This Daylilies column is being transplanted here from a blog I started in August of 2014, so I wanted to provide a bit of backstory.
For almost eight years, off and on, I’ve paid attention to my days by keeping a gratitude journal and logging “five things, every day,” as a friend advised me. Last summer, I started posting these lists on Facebook, and some people seemed to like them, and to respond to the question, “How was your day?” I decided to rename, redesign and repurpose an old blog to offer these lists in a more public place.
At a house where I used to live, we had daylilies out front. I remember the day a neighbor across the street was digging some of hers up and dividing them. We went over and got some, brought them back and planted them. They flourished, as daylilies do.
The formal name for daylily is Hemerocallis, derived from two Greek words meaning “beauty” and “day.”
The lifespan of a daylily bloom is a day. (The lifespan of a day, too, is a day.) A day can be like a daylily bloom—fresh and tight in the morning, unfolding through the hours, sagging and spent by dark. It closes, and another opens. In some ways, each resembles all the others; in some ways, it’s unlike any before or to come.
“Daylilies are rugged, adaptable, vigorous perennials that endure in a garden for many years with little or no care,” according to a horticulture professor’s article on growing them. “Daylilies adapt to a wide range of soil and light conditions.”
So do moms. So do kids. So do we all.
Blue Dog in a Red Cape
Years ago, a band I was in played a set at a funky festival. We were on a raised stage, with a good view of the grounds. As we played I noticed a woman arriving with a blue dog wearing a red cape. The dog was Smurf blue and its cape was Superman’s-cape red. After our set was over and we hauled our stuff offstage and regrouped at ground level, I said something about the blue dog.
“What blue dog?”
“The blue dog in the red cape.”
My four bandmates looked at me the way you do when someone says something crazy that no one believes. I was the only one who’d seen it.

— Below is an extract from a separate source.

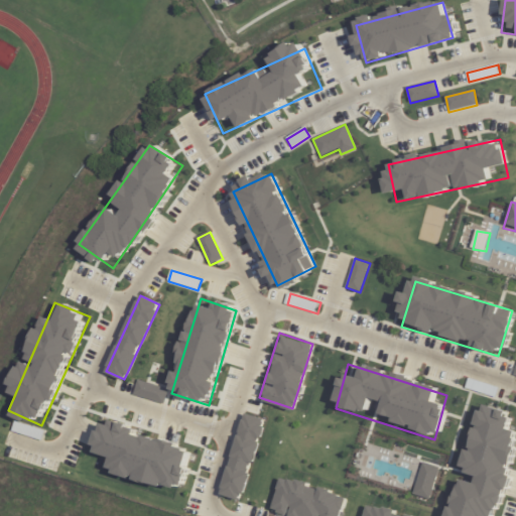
[(469,379),(499,388),(496,399),(466,390),(469,379)]
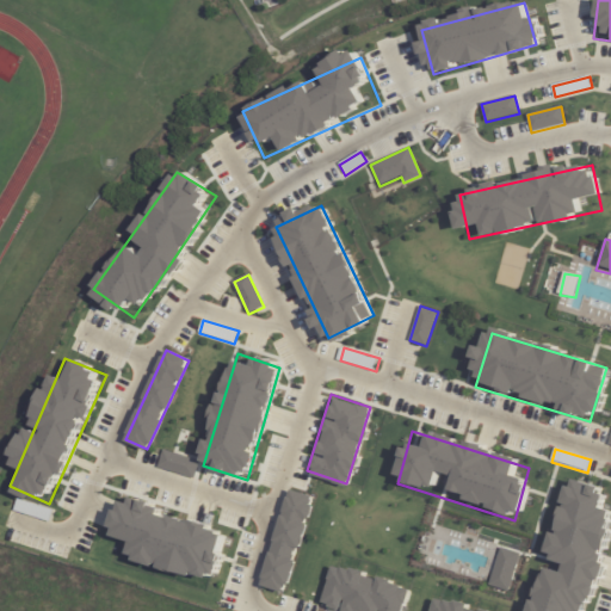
[(199,461),(193,479),(160,468),(166,450),(199,461)]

I looked around, spotted the woman and her dog, and walked to them. The dog was a white dog, kind of like Dennis the Menace’s, which she had dyed blue for the occasion. I asked whether she would walk over to my friends because they didn’t believe me. She obliged. We came up behind them and I said something and they turned around.

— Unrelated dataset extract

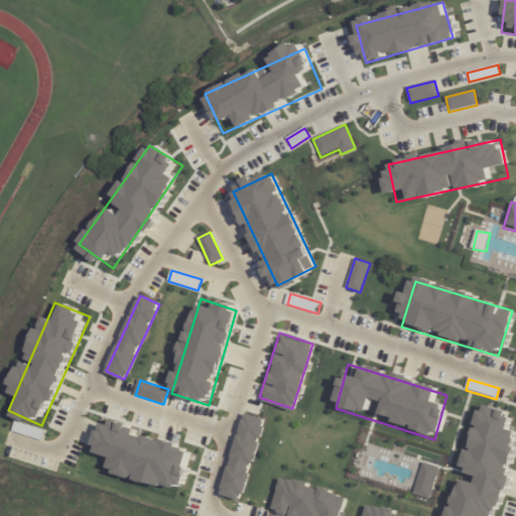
[(446,515),(481,405),(515,416),(515,457),(498,515),(446,515)]
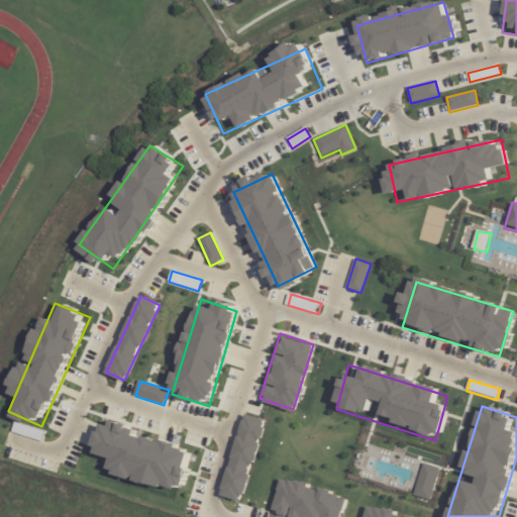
[(245,414),(264,420),(262,426),(265,427),(261,439),(257,438),(256,441),(260,443),(253,463),(249,462),(246,473),(250,475),(243,495),(240,494),(238,500),(220,495),(222,489),(220,488),(222,483),(223,483),(226,473),(225,472),(226,467),(229,468),(232,457),(229,456),(231,451),(233,451),(236,441),(234,441),(236,435),(238,436),(239,432),(241,426),(239,425),(241,420),(243,420),(245,414)]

One of them jumped, like one of those loose-limbed toy figures strung with elastic that go floppy when you press the base of the pedestal. “Lordy, it’s a blue dog in a red cape!” he said.
Way back when, the first name I considered for this was Blue Dog in a Red Cape. Because we see things. And we want to show someone. Or to tell someone later, if no one is there to see.
Ideas float into the mind and out again, like a fish glimpsed for a moment in clear water. Or a fish suddenly coming into view in a huge aquarium.
Something remarkable floats into life every day. Into each life. Something superlative, a best of the day, a most of the day. Seize the Carp is about noticing the remarkable, dipping the net into the waters of what is witnessed and presenting the catch of the day.
Seize the Carp is strictly catch-and-release.
I’d say that’s still true about Daylilies.
In 2007, when I was going through a rough patch, my friend Peggy told me to start a gratitude journal. “Five things, every day,” she insisted. I obeyed, logging things in a little notebook on my bedside table every night before lights out. Sometimes I had to be creative to come up with five. (There were, there are, always more than five things in a day to be glad about. I just wasn’t able to see them.) Then there were days when I could name seven, or ten. Then one day I listed twenty.
I’m on Volume 9 now. It was one of the best pieces of advice I’ve ever been given. It makes a difference. There are variations on the practice, various names for it or ways to think about it: giving thanks, gratitude, counting your blessings, a thousand gifts, the joy dare, today’s goods, stuff that made you glad. You could Google it and spend a whole afternoon reading rationales and testimonials and how-tos. But really, all you need to do is open a little notebook, or take a piece of paper, and write five things. And do it again the next day. And the next.
I work at a daily newspaper. I like working there, for many reasons. But the news is not always good—both the news we print and the news indoors. These lists are a way to look for and publish the small good news.
Thank you for reading. I hope my daylilies help you think about your days and find something to be glad about, even a bit of beauty, in each of them. I hope today is a beautiful day in your neighborhood.